Readings – Jeremiah 32:1-3a, 6-15; Psalm 91:1-6,14-16; I Timothy 6:6-19; Luke 16:19-31

The Tortoise and the Hare, who remembers Aesop’s Fable?  The Hare races forward, way ahead, and then he stops and takes a nap.  The Tortoise lumbers toward the finish line, slow and steady.  He passes the sleeping Hare and crosses the finish line first.  The Hare finally awakens from his nap and sprints to the finish line, only to realize that the Tortoise has already crossed it.  He finishes second.  However, please note, not usually observed, that both crossed the finish line!  They both completed the course. 

Remember this passage from the Gospel according to St.
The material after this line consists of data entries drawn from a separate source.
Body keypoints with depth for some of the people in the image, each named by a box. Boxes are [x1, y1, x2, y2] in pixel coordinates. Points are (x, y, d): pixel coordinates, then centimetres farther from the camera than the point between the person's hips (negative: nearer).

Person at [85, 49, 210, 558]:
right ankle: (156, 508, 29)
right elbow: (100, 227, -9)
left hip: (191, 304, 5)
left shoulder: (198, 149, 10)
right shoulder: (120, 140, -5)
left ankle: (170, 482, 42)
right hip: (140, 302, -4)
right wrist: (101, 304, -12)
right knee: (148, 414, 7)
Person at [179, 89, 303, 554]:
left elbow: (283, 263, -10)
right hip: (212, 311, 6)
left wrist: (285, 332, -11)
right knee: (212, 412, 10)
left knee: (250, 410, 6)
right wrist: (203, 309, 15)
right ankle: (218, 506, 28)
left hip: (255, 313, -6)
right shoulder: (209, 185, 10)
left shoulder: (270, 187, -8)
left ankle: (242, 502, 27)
Luke (13:29). 

…people will come from the east and west,
from north and south, and will eat in the kingdom
of God.  Indeed, some are last who will be first, and
some are first who will be last.

Again, note both the first and the last get to eat in God’s kingdom, both

Now let’s turn to Jesus’ parable of the rich man, Dives in Latin, and Lazarus, Eleazar, “God will help”, in Hebrew.  We are told that Dives ate sumptuously every day, seven days a week, with no sabbath day observance for his staff.  As far as we are told, he did nothing to Lazarus.  He allowed Lazarus to hang out by his estate gates so he could gather the scraps of bread from his table.  However, he also did nothing to alleviate the poverty or suffering of Lazarus.  Upon his death Dives is assigned to Hades.  It is there he came to realize the error of his earthly neglect of Lazarus.  He appealed to Abraham that his still-living brothers be warned about making the same mistake.  Abraham reminds him that “they had Moses and the prophets; they should listen to them”.  And where would they have heard Moses and the prophets regularly?

                             Hear, O Israel,
[from Moses] Thou shalt love the Lord thy God with all thy
heart, with all thy soul, and with all thy mind.
[from the prophets] Thou shalt love thy neighbor as thy self.

They would hear Moses and the prophets at worship, at synagogue. 

The Finish Line, the Goal Line, for us all is Loving God, and Loving Neighbor as well as loving self. 

We have been reading portions from the 6th century B.C.E. prophet Jeremiah.  Most of his writings are of the “woe is me” school, laments.  Jerusalem and all of Israel were headed for disaster with the approach of the Babylonian armies.  Yet as the short-term disaster approached, God instructed Jeremiah to perform before a host of witnesses an act that promised hope in the long term.  Buy a property, publicly certify the transaction, and seal the document for safekeeping until better days arrive.  One day Israel will be freed from Babylonian oppression, and the land transaction will be affirmed.  While the short term was gloom and doom, it would one day pass.  As God is faithful, a new day is promised and will dawn.  God is the God of the long term. 

St. Paul’s letter to Timothy picks up the same theme— “Take hold of eternal life”.  Live the eternal values now and always.  “Those who are rich” (and we are all here today considered rich by the world’s standards) are “to do good, to be rich in good works, and ready to share…take hold of the life that really is life”.

To sum up, today and every Sunday, we are reminded through Holy Scripture and through Holy Worship that the long view, the long-term finish line that is before all of us is                                   

Love God, and Love Neighbor as well as we love ourselves.

All who keep their eyes on the prize will join in the heavenly throng of the saints who have gone before.

Those like the Tortoise, slow and steady, will get there.                                                    

Those like the Hare, sprinting and napping and sprinting again, will get there.

Though the first may be last, and the last may be first, all will get there.

The outstretching arms of our loving God await all who journey through good times and through challenging times living the eternal values. 

Love God, and love neighbor as well as we love ourselves.